Anfang März ereignete sich an der Küste Syriens das größte Massaker seit dem Sturz des einstigen Diktators Baschar al-Assad. Menschenrechtsorganisationen sprechen von Hunderten getöteten Zivilist*innen. Die Überlebenden sammeln Beweise, denn sie wollen Gerechtigkeit

Mitglieder der syrischen Zivilschutz­organisation „Weißhelme“ transportieren am 9. März einen ­Leichnam im Küstenort Baniyas ab Foto: Syrian Civil Defense White Helmets via ap

Von Serena Bilanceri

Die Mörder kamen am frühen Nachmittag. Um 13.30 Uhr war das, am Freitag. Davor waren Menschen in das alawitische Viertel von Baniyas gekommen, wie Kämpfer angezogen. „Auf zum Dschihad!“ riefen sie. So erzählt es Rasha Sadeq am Telefon, Tränen laufen im Hintergrund wie eine leise Geräuschkulisse.

Sadeq ist 37 Jahre alt und Alawitin. Sie lebte in Baniyas, einer Kleinstadt an der syrischen Westküste. Lebte, weil sie derzeit in Damaskus ist – und ihre Familie nicht mehr auf dieser Welt. Wer sie getötet hat, ist Gegenstand von laufenden Untersuchungen. Durch die Regierung, durch Menschenrechtsorganisationen. Durch Überlebende selbst und ihre Angehörigen, die im Verborgenen Beweise sammeln.

Am Wochenende zwischen dem 6. und dem 9. März ereignet sich in den Dörfern der alawitisch geprägten Küste das größte Massaker an Zi­vi­lis­t*in­nen in der Geschichte seit dem Sturz der ­Assad-Diktatur. 58 Massaker sollen es gewesen sein.
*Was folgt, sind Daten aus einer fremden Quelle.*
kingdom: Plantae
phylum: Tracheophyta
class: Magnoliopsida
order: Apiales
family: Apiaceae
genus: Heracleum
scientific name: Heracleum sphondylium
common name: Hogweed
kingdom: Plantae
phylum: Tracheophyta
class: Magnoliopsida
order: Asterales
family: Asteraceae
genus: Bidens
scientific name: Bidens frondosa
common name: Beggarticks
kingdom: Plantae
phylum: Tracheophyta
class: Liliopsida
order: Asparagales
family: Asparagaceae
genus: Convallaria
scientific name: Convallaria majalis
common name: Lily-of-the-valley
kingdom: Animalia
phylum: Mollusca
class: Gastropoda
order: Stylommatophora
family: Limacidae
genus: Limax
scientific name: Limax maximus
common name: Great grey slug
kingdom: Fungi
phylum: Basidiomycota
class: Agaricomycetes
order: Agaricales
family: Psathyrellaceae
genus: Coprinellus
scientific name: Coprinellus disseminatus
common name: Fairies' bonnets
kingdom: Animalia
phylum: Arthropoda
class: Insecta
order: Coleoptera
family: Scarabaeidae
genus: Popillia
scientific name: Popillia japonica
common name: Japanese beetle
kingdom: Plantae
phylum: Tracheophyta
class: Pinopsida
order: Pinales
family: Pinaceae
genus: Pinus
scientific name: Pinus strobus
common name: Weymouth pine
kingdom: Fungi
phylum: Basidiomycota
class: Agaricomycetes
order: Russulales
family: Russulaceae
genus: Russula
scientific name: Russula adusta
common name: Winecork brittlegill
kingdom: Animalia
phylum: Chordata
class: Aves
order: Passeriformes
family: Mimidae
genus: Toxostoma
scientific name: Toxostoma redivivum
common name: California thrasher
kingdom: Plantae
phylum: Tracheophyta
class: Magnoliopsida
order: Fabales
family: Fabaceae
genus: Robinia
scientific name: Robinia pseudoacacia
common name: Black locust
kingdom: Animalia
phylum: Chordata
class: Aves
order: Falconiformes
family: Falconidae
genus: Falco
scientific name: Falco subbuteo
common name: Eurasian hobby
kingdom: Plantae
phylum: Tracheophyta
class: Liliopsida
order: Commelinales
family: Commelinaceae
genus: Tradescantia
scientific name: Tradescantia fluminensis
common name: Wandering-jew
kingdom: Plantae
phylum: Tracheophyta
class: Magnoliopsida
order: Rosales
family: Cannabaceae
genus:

So berichtet es die Syrische Beobachtungsstelle für Menschenrechte (SOHR). Mehr als 1.500 Zi­vi­lis­t*in­nen sollen dabei ums Leben gekommen sein, die meisten davon Alawit*innen. Mindestens ein Teil von ihnen wurde wohl getötet, weil sie derselben Glaubensgemeinschaft anhingen wie der ehemalige syrische Machthaber al-­Assad. Begonnen hatten die Kämpfe am Donnerstag vor dem Wochenende, als alawitische Aufständische Soldaten der neuen Regierung angegriffen hatten. Mehr als 200 Soldaten der neuen Regierung sollen bei den Massakern ihr Leben verloren haben, sowie knapp 260 Assad-Loyalisten. Andere NGOs sowie die Vereinten Nationen sind konservativer in ihren Schätzungen.

Drei Monate zuvor, am 8. Dezember, war einer Koalition aus islamistischen Rebellen unter Führung der einstigen Terrorgruppe Hajat Tahrir al-Scham (HTS), von der Türkei unterstützten Milizen, Drusen und ehemaligen, abtrünnigen Offizieren ein Wunder gelungen: Den Diktator und Präsidenten Baschar al-Assad fast ohne Blutvergießen aus dem Amt zu zwingen.

54 Jahre lang hatte die Familie Assad mit eiserner Faust über Syrien geherrscht, 13 Jahre davon im Bürgerkrieg. Foltergefängnisse wurden nach Assads Flucht nach Russland entdeckt, auch Massengräber, verstreut im ganzen Land. Assads Staatsapparat hatte auf zunächst friedliche Proteste mit brutaler Gewalt und systematischen Massakern reagiert. Als Reaktion darauf wuchs auch religiöser Extremismus, radikale Is­la­mis­t*in­nen entführten, töteten, terrorisierten Christ*innen, Drus*­in­nen und Andersdenkende. Der arabische Frühling, der 2011 in weiten Teilen des Nahen Osten blühte, verwelkte damals in Syrien zu unendlicher Trauer, Angst und Grausamkeiten.

Die Assads, Ala­wi­t*in­nen im mehrheitlich sunnitischen Land, inszenierten sich auch als Beschützer der Minderheiten, um an der Macht zu bleiben. Gleichzeitig ließ der Präsident die Gruppe der Ala­wi­t*in­nen in Armut, vergab aber bevorzugt an sie öffentliche Stellen, sodass viele für die Regierung arbeiteten. In der Bürokratie, aber auch beim Militär und in den Milizen. Als Befehlshaber, als Ausführer brutaler Befehle. Und der Hass auf diese Gruppe wuchs.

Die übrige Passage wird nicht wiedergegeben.